[Items from a data source]
******************************

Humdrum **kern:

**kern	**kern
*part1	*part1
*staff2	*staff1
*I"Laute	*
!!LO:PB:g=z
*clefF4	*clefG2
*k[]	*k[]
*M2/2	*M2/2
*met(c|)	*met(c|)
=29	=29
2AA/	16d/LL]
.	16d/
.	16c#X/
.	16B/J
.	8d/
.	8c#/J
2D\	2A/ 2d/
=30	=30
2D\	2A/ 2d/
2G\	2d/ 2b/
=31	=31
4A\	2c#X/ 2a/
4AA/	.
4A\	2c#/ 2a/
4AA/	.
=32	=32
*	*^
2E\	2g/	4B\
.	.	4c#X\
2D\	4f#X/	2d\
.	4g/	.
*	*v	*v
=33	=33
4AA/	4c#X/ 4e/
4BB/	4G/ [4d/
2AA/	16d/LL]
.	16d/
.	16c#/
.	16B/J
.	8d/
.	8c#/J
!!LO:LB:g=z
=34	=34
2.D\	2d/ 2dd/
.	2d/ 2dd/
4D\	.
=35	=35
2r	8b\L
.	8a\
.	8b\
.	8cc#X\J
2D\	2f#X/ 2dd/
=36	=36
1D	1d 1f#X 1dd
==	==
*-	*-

******************************

- What to do -
Copy out every one of the records above word for word, changing nothing.

- Solution for this problem -
Humdrum **kern:

**kern	**kern
*part1	*part1
*staff2	*staff1
*I"Laute	*
!!LO:PB:g=z
*clefF4	*clefG2
*k[]	*k[]
*M2/2	*M2/2
*met(c|)	*met(c|)
=29	=29
2AA/	16d/LL]
.	16d/
.	16c#X/
.	16B/J
.	8d/
.	8c#/J
2D\	2A/ 2d/
=30	=30
2D\	2A/ 2d/
2G\	2d/ 2b/
=31	=31
4A\	2c#X/ 2a/
4AA/	.
4A\	2c#/ 2a/
4AA/	.
=32	=32
*	*^
2E\	2g/	4B\
.	.	4c#X\
2D\	4f#X/	2d\
.	4g/	.
*	*v	*v
=33	=33
4AA/	4c#X/ 4e/
4BB/	4G/ [4d/
2AA/	16d/LL]
.	16d/
.	16c#/
.	16B/J
.	8d/
.	8c#/J
!!LO:LB:g=z
=34	=34
2.D\	2d/ 2dd/
.	2d/ 2dd/
4D\	.
=35	=35
2r	8b\L
.	8a\
.	8b\
.	8cc#X\J
2D\	2f#X/ 2dd/
=36	=36
1D	1d 1f#X 1dd
==	==
*-	*-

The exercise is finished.